((

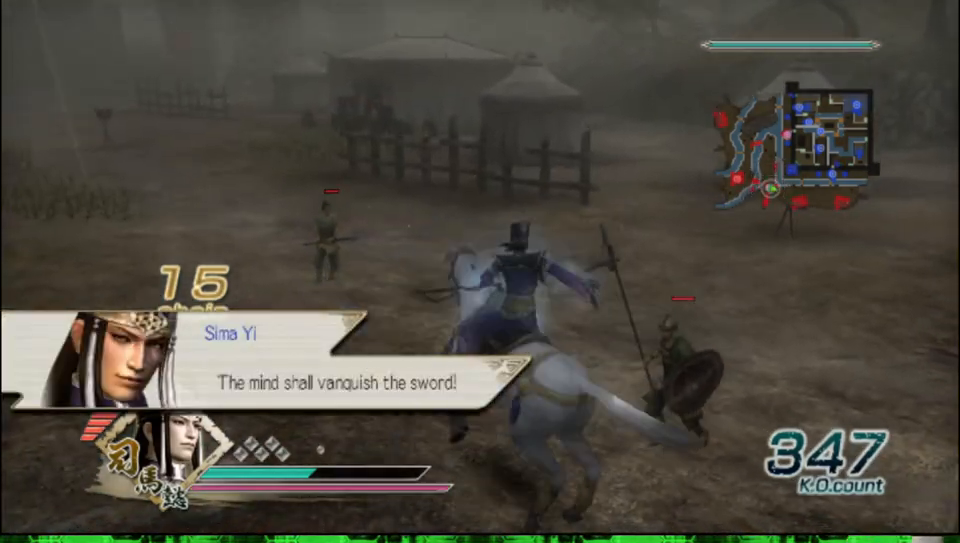
{"buttons": [], "left_stick": "up", "right_stick": "center", "events": []}
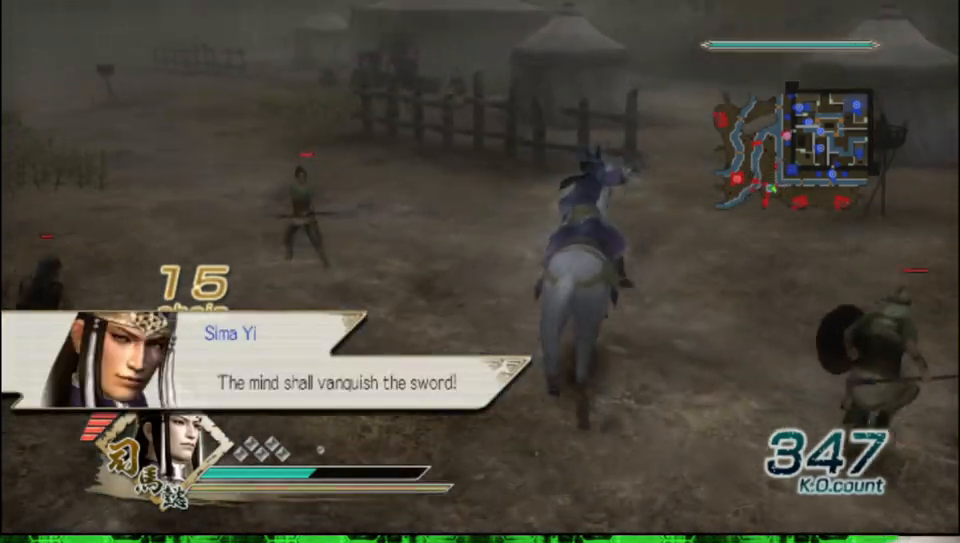
{"buttons": [], "left_stick": "up-left", "right_stick": "center", "events": [[300, "left_stick", "up-left"]]}
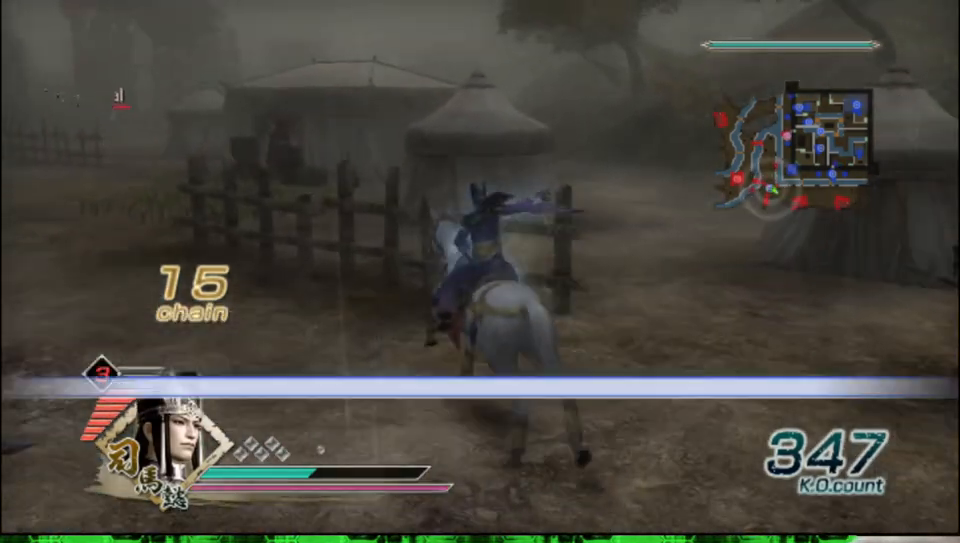
{"buttons": [], "left_stick": "up-left", "right_stick": "center", "events": [[217, "left_stick", "up"], [383, "left_stick", "up-left"]]}
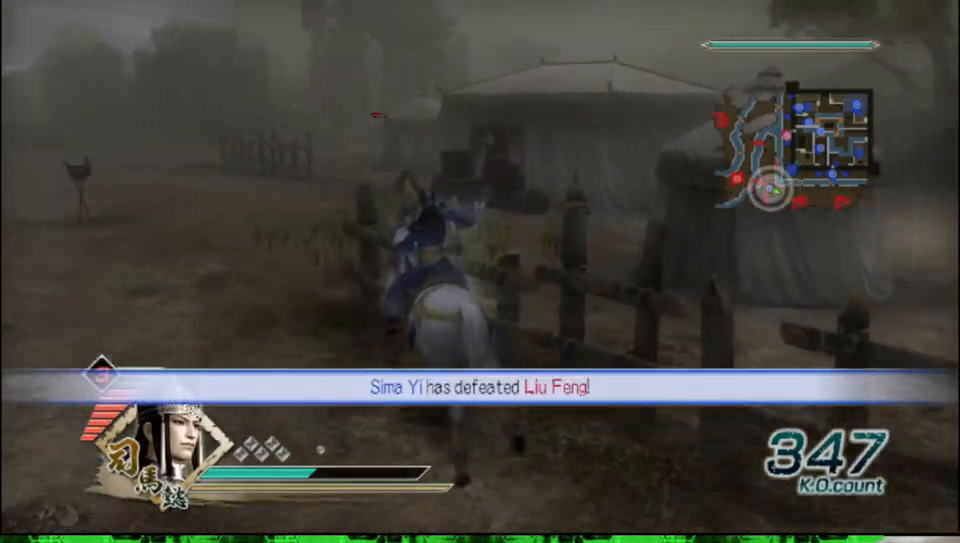
{"buttons": [], "left_stick": "up-left", "right_stick": "center", "events": [[50, "left_stick", "up"], [200, "left_stick", "up-left"], [350, "left_stick", "up"], [450, "left_stick", "up-left"]]}
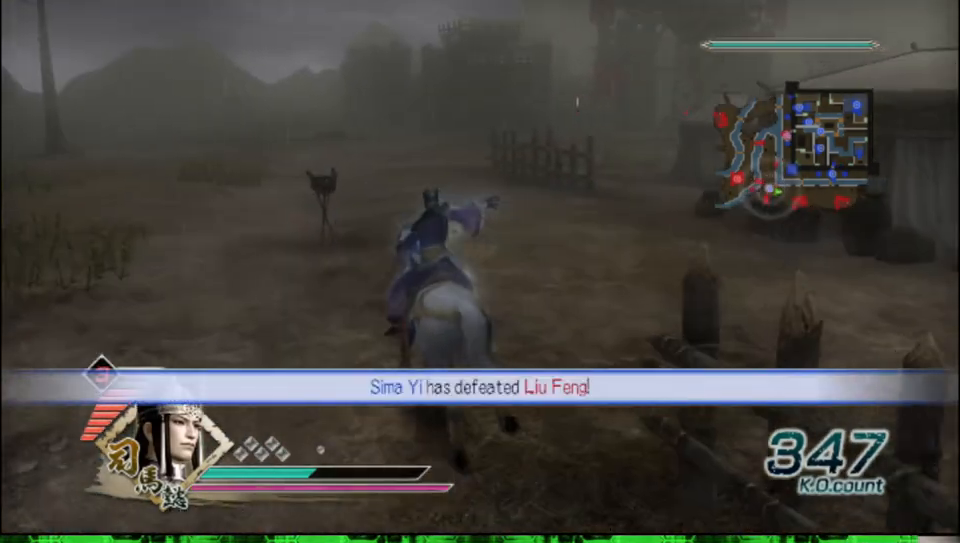
{"buttons": [], "left_stick": "up-left", "right_stick": "center", "events": [[83, "left_stick", "up"], [183, "left_stick", "up-left"], [300, "left_stick", "up"], [467, "left_stick", "up-left"]]}
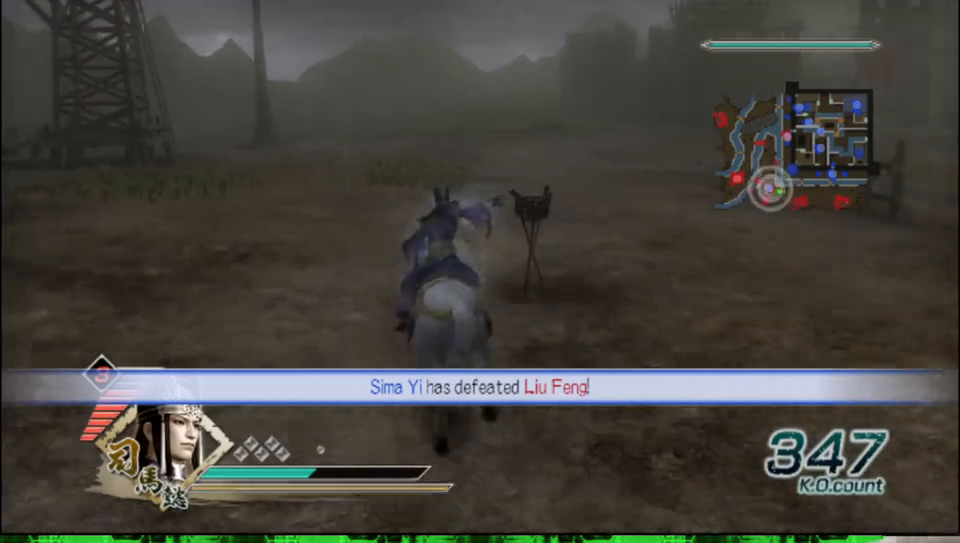
{"buttons": [], "left_stick": "up-left", "right_stick": "center", "events": [[183, "left_stick", "up"], [317, "left_stick", "up-left"]]}
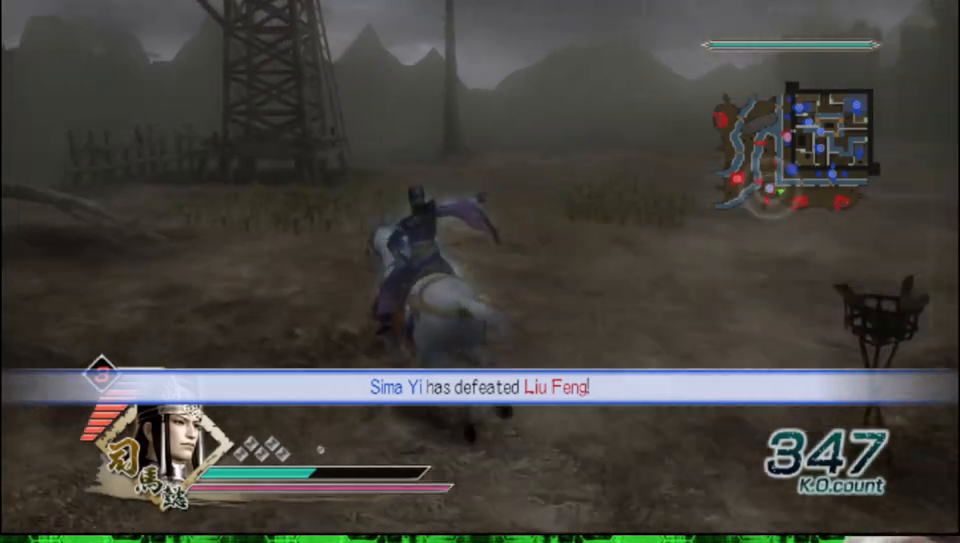
{"buttons": [], "left_stick": "up", "right_stick": "center", "events": [[217, "left_stick", "up"]]}
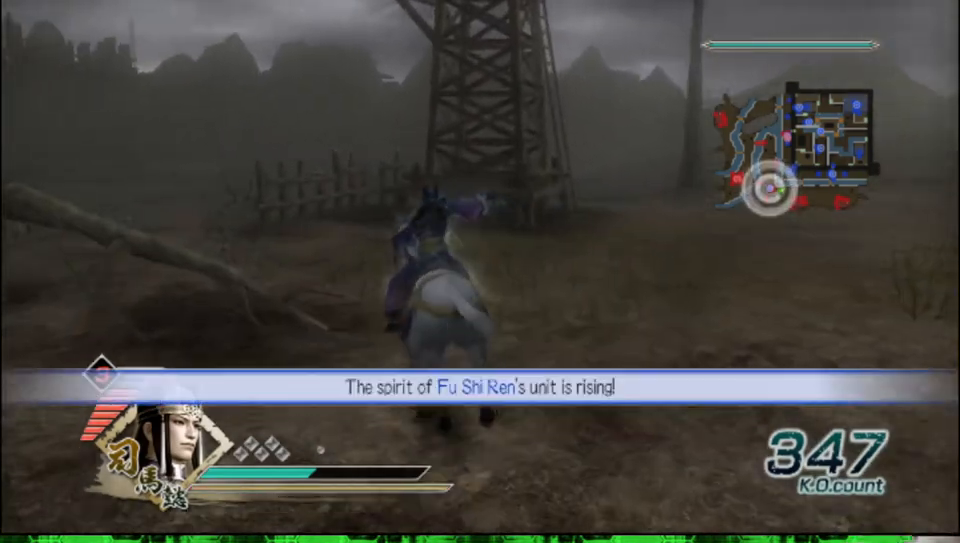
{"buttons": [], "left_stick": "up", "right_stick": "center", "events": []}
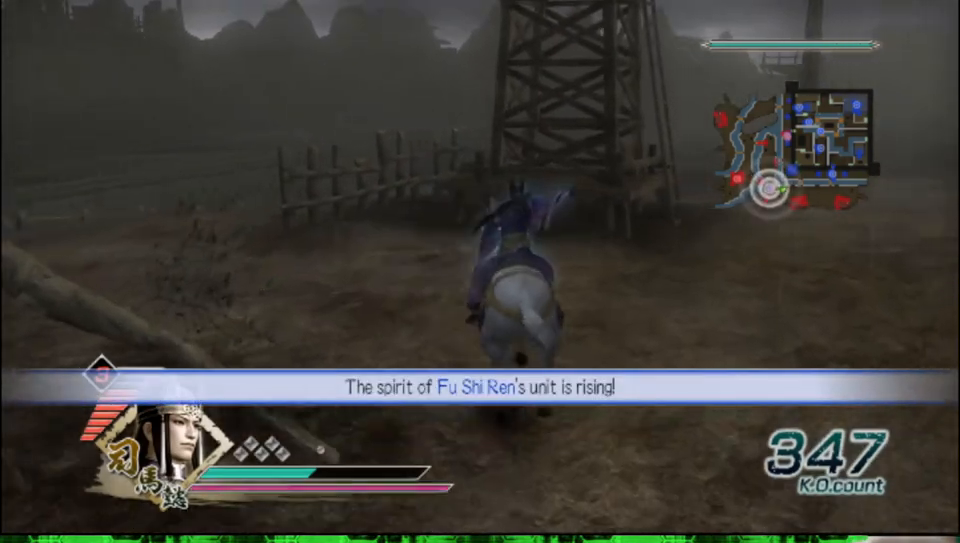
{"buttons": [], "left_stick": "up-right", "right_stick": "center", "events": [[367, "left_stick", "up-right"]]}
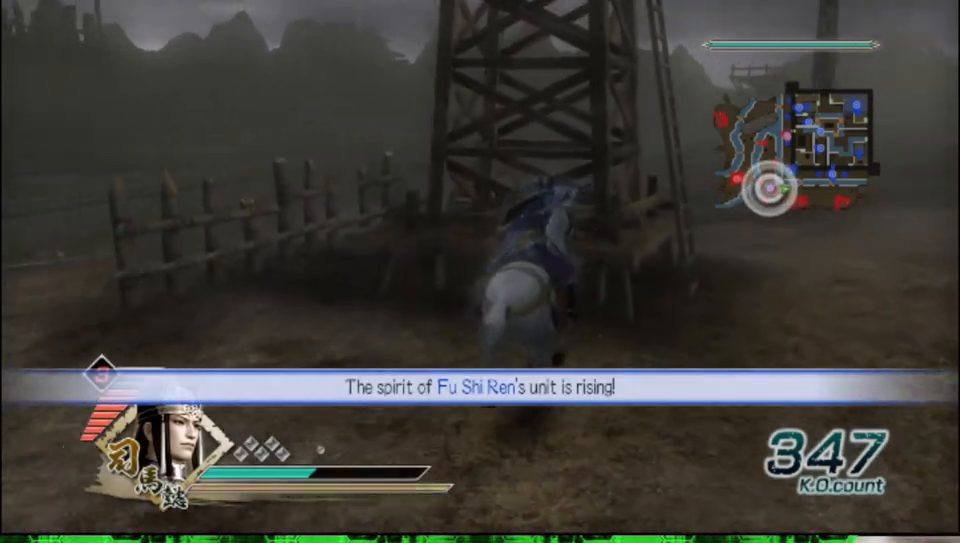
{"buttons": [], "left_stick": "up", "right_stick": "center", "events": [[267, "left_stick", "up"]]}
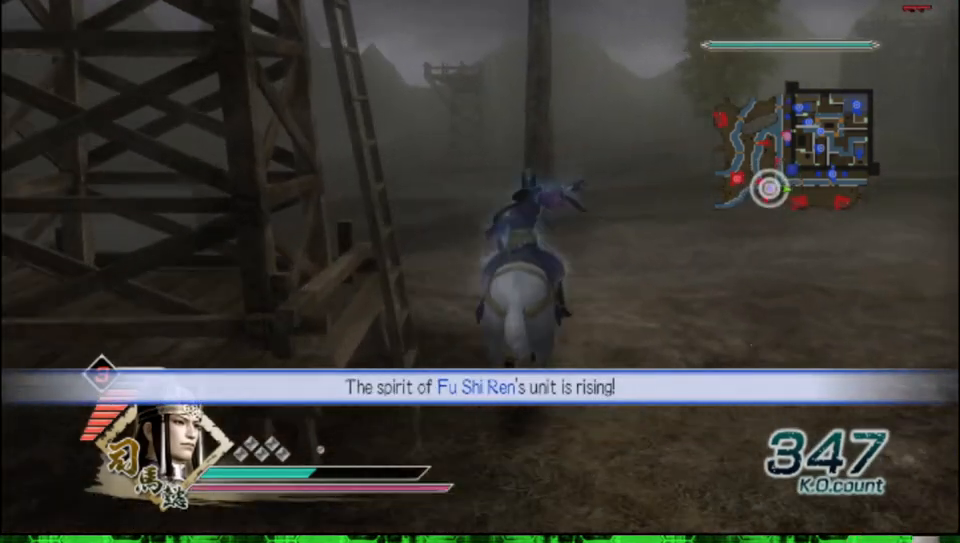
{"buttons": [], "left_stick": "up", "right_stick": "center", "events": []}
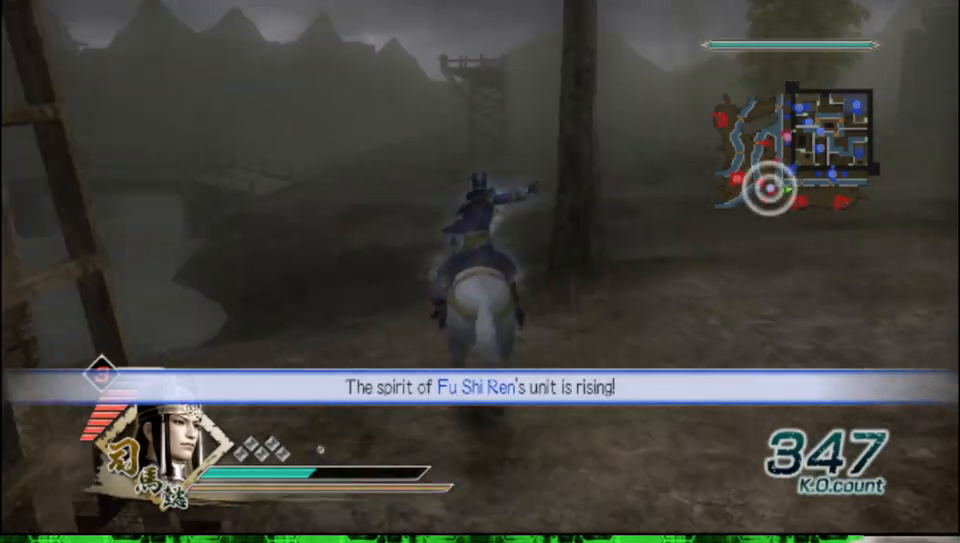
{"buttons": [], "left_stick": "up", "right_stick": "center", "events": []}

))

**AIM OF THE EXERCISE**
Return the material exactly as it reads, though without the pictures it holds.

**WRITTEN RESPONSE**
{"buttons": [], "left_stick": "up", "right_stick": "center", "events": []}
{"buttons": [], "left_stick": "up-left", "right_stick": "center", "events": [[300, "left_stick", "up-left"]]}
{"buttons": [], "left_stick": "up-left", "right_stick": "center", "events": [[217, "left_stick", "up"], [383, "left_stick", "up-left"]]}
{"buttons": [], "left_stick": "up-left", "right_stick": "center", "events": [[50, "left_stick", "up"], [200, "left_stick", "up-left"], [350, "left_stick", "up"], [450, "left_stick", "up-left"]]}
{"buttons": [], "left_stick": "up-left", "right_stick": "center", "events": [[83, "left_stick", "up"], [183, "left_stick", "up-left"], [300, "left_stick", "up"], [467, "left_stick", "up-left"]]}
{"buttons": [], "left_stick": "up-left", "right_stick": "center", "events": [[183, "left_stick", "up"], [317, "left_stick", "up-left"]]}
{"buttons": [], "left_stick": "up", "right_stick": "center", "events": [[217, "left_stick", "up"]]}
{"buttons": [], "left_stick": "up", "right_stick": "center", "events": []}
{"buttons": [], "left_stick": "up-right", "right_stick": "center", "events": [[367, "left_stick", "up-right"]]}
{"buttons": [], "left_stick": "up", "right_stick": "center", "events": [[267, "left_stick", "up"]]}
{"buttons": [], "left_stick": "up", "right_stick": "center", "events": []}
{"buttons": [], "left_stick": "up", "right_stick": "center", "events": []}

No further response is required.